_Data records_
- - -

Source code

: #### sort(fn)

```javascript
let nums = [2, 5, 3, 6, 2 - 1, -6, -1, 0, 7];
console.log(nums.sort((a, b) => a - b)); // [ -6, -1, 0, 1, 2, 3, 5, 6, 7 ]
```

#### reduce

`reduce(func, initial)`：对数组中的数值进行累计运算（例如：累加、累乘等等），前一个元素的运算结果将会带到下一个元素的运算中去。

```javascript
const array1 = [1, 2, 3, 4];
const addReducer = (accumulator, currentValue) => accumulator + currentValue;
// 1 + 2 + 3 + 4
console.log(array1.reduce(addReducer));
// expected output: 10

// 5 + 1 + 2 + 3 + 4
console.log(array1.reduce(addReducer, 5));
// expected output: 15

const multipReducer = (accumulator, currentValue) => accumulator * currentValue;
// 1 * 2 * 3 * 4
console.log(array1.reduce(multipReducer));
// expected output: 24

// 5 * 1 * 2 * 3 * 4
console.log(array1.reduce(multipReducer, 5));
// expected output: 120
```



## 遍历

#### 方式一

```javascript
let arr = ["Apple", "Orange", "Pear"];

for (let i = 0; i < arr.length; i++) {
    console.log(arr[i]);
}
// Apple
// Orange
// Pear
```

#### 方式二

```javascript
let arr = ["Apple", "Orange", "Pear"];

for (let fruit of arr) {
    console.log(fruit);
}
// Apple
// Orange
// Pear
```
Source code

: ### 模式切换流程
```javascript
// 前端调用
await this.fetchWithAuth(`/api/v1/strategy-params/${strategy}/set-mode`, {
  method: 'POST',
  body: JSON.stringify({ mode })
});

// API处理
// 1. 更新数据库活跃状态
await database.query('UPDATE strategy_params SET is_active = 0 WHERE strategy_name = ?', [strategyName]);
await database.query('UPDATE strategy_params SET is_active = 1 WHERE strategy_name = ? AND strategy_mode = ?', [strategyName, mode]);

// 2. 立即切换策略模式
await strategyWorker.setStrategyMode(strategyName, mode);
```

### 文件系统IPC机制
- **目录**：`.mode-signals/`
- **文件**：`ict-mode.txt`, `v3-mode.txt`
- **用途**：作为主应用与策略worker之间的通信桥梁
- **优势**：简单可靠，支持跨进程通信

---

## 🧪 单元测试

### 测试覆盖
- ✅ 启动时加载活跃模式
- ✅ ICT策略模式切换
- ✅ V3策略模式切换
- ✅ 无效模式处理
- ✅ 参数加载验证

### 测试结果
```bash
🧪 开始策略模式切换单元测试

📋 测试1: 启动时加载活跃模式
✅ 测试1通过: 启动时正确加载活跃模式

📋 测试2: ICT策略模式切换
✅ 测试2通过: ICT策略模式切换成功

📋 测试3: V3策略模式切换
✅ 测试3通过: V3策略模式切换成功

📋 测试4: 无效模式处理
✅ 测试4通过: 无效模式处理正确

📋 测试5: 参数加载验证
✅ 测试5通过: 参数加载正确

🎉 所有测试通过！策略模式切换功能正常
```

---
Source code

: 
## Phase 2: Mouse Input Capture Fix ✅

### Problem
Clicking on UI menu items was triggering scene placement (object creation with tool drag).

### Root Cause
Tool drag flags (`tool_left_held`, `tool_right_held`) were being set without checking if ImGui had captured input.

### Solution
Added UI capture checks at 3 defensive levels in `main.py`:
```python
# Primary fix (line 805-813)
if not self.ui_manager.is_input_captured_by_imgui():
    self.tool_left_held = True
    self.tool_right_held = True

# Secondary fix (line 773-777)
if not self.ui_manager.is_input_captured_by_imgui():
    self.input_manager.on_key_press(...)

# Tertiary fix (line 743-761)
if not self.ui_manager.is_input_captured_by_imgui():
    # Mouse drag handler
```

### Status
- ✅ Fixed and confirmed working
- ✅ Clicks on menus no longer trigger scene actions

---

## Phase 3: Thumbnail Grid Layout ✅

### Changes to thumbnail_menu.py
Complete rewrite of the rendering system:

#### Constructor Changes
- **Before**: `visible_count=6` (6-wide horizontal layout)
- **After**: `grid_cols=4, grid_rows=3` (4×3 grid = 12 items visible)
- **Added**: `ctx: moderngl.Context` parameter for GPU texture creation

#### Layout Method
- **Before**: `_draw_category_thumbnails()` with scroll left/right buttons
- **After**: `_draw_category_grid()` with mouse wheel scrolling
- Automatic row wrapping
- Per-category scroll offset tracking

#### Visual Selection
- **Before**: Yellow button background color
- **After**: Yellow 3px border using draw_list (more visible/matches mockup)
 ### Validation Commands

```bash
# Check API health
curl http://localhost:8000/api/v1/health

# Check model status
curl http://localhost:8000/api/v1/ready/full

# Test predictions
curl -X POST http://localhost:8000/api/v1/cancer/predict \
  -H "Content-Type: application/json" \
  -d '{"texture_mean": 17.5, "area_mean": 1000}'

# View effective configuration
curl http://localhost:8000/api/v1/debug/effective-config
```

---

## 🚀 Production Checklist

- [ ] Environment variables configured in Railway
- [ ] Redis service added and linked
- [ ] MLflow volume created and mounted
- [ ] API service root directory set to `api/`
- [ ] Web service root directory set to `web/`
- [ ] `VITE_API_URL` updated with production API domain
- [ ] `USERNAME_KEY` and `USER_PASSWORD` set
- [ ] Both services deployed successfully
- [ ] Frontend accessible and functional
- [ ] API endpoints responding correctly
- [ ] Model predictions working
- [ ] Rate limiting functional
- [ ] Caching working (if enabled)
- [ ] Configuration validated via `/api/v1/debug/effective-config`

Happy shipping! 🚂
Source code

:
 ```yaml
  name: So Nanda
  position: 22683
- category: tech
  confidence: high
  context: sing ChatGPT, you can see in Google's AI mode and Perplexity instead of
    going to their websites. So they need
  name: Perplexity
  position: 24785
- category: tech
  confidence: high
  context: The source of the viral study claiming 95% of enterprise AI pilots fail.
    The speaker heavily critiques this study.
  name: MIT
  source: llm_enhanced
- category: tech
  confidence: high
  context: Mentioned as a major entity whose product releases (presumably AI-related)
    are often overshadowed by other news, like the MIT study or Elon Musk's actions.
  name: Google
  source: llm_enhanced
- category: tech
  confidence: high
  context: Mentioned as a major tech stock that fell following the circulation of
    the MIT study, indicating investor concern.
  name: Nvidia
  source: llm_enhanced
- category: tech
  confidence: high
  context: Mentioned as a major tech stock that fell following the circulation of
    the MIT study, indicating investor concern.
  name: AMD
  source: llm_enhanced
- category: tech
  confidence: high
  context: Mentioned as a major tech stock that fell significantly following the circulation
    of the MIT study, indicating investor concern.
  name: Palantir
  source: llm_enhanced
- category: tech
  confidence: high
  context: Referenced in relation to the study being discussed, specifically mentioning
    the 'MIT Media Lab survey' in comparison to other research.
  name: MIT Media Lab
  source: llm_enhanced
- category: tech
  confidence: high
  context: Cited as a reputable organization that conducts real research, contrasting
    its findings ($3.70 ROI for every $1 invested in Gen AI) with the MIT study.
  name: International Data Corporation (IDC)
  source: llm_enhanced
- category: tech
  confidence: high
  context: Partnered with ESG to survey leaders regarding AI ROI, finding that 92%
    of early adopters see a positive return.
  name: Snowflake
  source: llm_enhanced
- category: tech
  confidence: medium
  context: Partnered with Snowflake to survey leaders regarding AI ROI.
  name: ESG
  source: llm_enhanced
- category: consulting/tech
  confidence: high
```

- - -

_Work order_
All records must be repeated exactly, with none skipped.

_Worked solution_
Source code

: #### sort(fn)

```javascript
let nums = [2, 5, 3, 6, 2 - 1, -6, -1, 0, 7];
console.log(nums.sort((a, b) => a - b)); // [ -6, -1, 0, 1, 2, 3, 5, 6, 7 ]
```

#### reduce

`reduce(func, initial)`：对数组中的数值进行累计运算（例如：累加、累乘等等），前一个元素的运算结果将会带到下一个元素的运算中去。

```javascript
const array1 = [1, 2, 3, 4];
const addReducer = (accumulator, currentValue) => accumulator + currentValue;
// 1 + 2 + 3 + 4
console.log(array1.reduce(addReducer));
// expected output: 10

// 5 + 1 + 2 + 3 + 4
console.log(array1.reduce(addReducer, 5));
// expected output: 15

const multipReducer = (accumulator, currentValue) => accumulator * currentValue;
// 1 * 2 * 3 * 4
console.log(array1.reduce(multipReducer));
// expected output: 24

// 5 * 1 * 2 * 3 * 4
console.log(array1.reduce(multipReducer, 5));
// expected output: 120
```



## 遍历

#### 方式一

```javascript
let arr = ["Apple", "Orange", "Pear"];

for (let i = 0; i < arr.length; i++) {
    console.log(arr[i]);
}
// Apple
// Orange
// Pear
```

#### 方式二

```javascript
let arr = ["Apple", "Orange", "Pear"];

for (let fruit of arr) {
    console.log(fruit);
}
// Apple
// Orange
// Pear
```
Source code

: ### 模式切换流程
```javascript
// 前端调用
await this.fetchWithAuth(`/api/v1/strategy-params/${strategy}/set-mode`, {
  method: 'POST',
  body: JSON.stringify({ mode })
});

// API处理
// 1. 更新数据库活跃状态
await database.query('UPDATE strategy_params SET is_active = 0 WHERE strategy_name = ?', [strategyName]);
await database.query('UPDATE strategy_params SET is_active = 1 WHERE strategy_name = ? AND strategy_mode = ?', [strategyName, mode]);

// 2. 立即切换策略模式
await strategyWorker.setStrategyMode(strategyName, mode);
```

### 文件系统IPC机制
- **目录**：`.mode-signals/`
- **文件**：`ict-mode.txt`, `v3-mode.txt`
- **用途**：作为主应用与策略worker之间的通信桥梁
- **优势**：简单可靠，支持跨进程通信

---

## 🧪 单元测试

### 测试覆盖
- ✅ 启动时加载活跃模式
- ✅ ICT策略模式切换
- ✅ V3策略模式切换
- ✅ 无效模式处理
- ✅ 参数加载验证

### 测试结果
```bash
🧪 开始策略模式切换单元测试

📋 测试1: 启动时加载活跃模式
✅ 测试1通过: 启动时正确加载活跃模式

📋 测试2: ICT策略模式切换
✅ 测试2通过: ICT策略模式切换成功

📋 测试3: V3策略模式切换
✅ 测试3通过: V3策略模式切换成功

📋 测试4: 无效模式处理
✅ 测试4通过: 无效模式处理正确

📋 测试5: 参数加载验证
✅ 测试5通过: 参数加载正确

🎉 所有测试通过！策略模式切换功能正常
```

---
Source code

: 
## Phase 2: Mouse Input Capture Fix ✅

### Problem
Clicking on UI menu items was triggering scene placement (object creation with tool drag).

### Root Cause
Tool drag flags (`tool_left_held`, `tool_right_held`) were being set without checking if ImGui had captured input.

### Solution
Added UI capture checks at 3 defensive levels in `main.py`:
```python
# Primary fix (line 805-813)
if not self.ui_manager.is_input_captured_by_imgui():
    self.tool_left_held = True
    self.tool_right_held = True

# Secondary fix (line 773-777)
if not self.ui_manager.is_input_captured_by_imgui():
    self.input_manager.on_key_press(...)

# Tertiary fix (line 743-761)
if not self.ui_manager.is_input_captured_by_imgui():
    # Mouse drag handler
```

### Status
- ✅ Fixed and confirmed working
- ✅ Clicks on menus no longer trigger scene actions

---

## Phase 3: Thumbnail Grid Layout ✅

### Changes to thumbnail_menu.py
Complete rewrite of the rendering system:

#### Constructor Changes
- **Before**: `visible_count=6` (6-wide horizontal layout)
- **After**: `grid_cols=4, grid_rows=3` (4×3 grid = 12 items visible)
- **Added**: `ctx: moderngl.Context` parameter for GPU texture creation

#### Layout Method
- **Before**: `_draw_category_thumbnails()` with scroll left/right buttons
- **After**: `_draw_category_grid()` with mouse wheel scrolling
- Automatic row wrapping
- Per-category scroll offset tracking

#### Visual Selection
- **Before**: Yellow button background color
- **After**: Yellow 3px border using draw_list (more visible/matches mockup)
 ### Validation Commands

```bash
# Check API health
curl http://localhost:8000/api/v1/health

# Check model status
curl http://localhost:8000/api/v1/ready/full

# Test predictions
curl -X POST http://localhost:8000/api/v1/cancer/predict \
  -H "Content-Type: application/json" \
  -d '{"texture_mean": 17.5, "area_mean": 1000}'

# View effective configuration
curl http://localhost:8000/api/v1/debug/effective-config
```

---

## 🚀 Production Checklist

- [ ] Environment variables configured in Railway
- [ ] Redis service added and linked
- [ ] MLflow volume created and mounted
- [ ] API service root directory set to `api/`
- [ ] Web service root directory set to `web/`
- [ ] `VITE_API_URL` updated with production API domain
- [ ] `USERNAME_KEY` and `USER_PASSWORD` set
- [ ] Both services deployed successfully
- [ ] Frontend accessible and functional
- [ ] API endpoints responding correctly
- [ ] Model predictions working
- [ ] Rate limiting functional
- [ ] Caching working (if enabled)
- [ ] Configuration validated via `/api/v1/debug/effective-config`

Happy shipping! 🚂
Source code

:
 ```yaml
  name: So Nanda
  position: 22683
- category: tech
  confidence: high
  context: sing ChatGPT, you can see in Google's AI mode and Perplexity instead of
    going to their websites. So they need
  name: Perplexity
  position: 24785
- category: tech
  confidence: high
  context: The source of the viral study claiming 95% of enterprise AI pilots fail.
    The speaker heavily critiques this study.
  name: MIT
  source: llm_enhanced
- category: tech
  confidence: high
  context: Mentioned as a major entity whose product releases (presumably AI-related)
    are often overshadowed by other news, like the MIT study or Elon Musk's actions.
  name: Google
  source: llm_enhanced
- category: tech
  confidence: high
  context: Mentioned as a major tech stock that fell following the circulation of
    the MIT study, indicating investor concern.
  name: Nvidia
  source: llm_enhanced
- category: tech
  confidence: high
  context: Mentioned as a major tech stock that fell following the circulation of
    the MIT study, indicating investor concern.
  name: AMD
  source: llm_enhanced
- category: tech
  confidence: high
  context: Mentioned as a major tech stock that fell significantly following the circulation
    of the MIT study, indicating investor concern.
  name: Palantir
  source: llm_enhanced
- category: tech
  confidence: high
  context: Referenced in relation to the study being discussed, specifically mentioning
    the 'MIT Media Lab survey' in comparison to other research.
  name: MIT Media Lab
  source: llm_enhanced
- category: tech
  confidence: high
  context: Cited as a reputable organization that conducts real research, contrasting
    its findings ($3.70 ROI for every $1 invested in Gen AI) with the MIT study.
  name: International Data Corporation (IDC)
  source: llm_enhanced
- category: tech
  confidence: high
  context: Partnered with ESG to survey leaders regarding AI ROI, finding that 92%
    of early adopters see a positive return.
  name: Snowflake
  source: llm_enhanced
- category: tech
  confidence: medium
  context: Partnered with Snowflake to survey leaders regarding AI ROI.
  name: ESG
  source: llm_enhanced
- category: consulting/tech
  confidence: high
```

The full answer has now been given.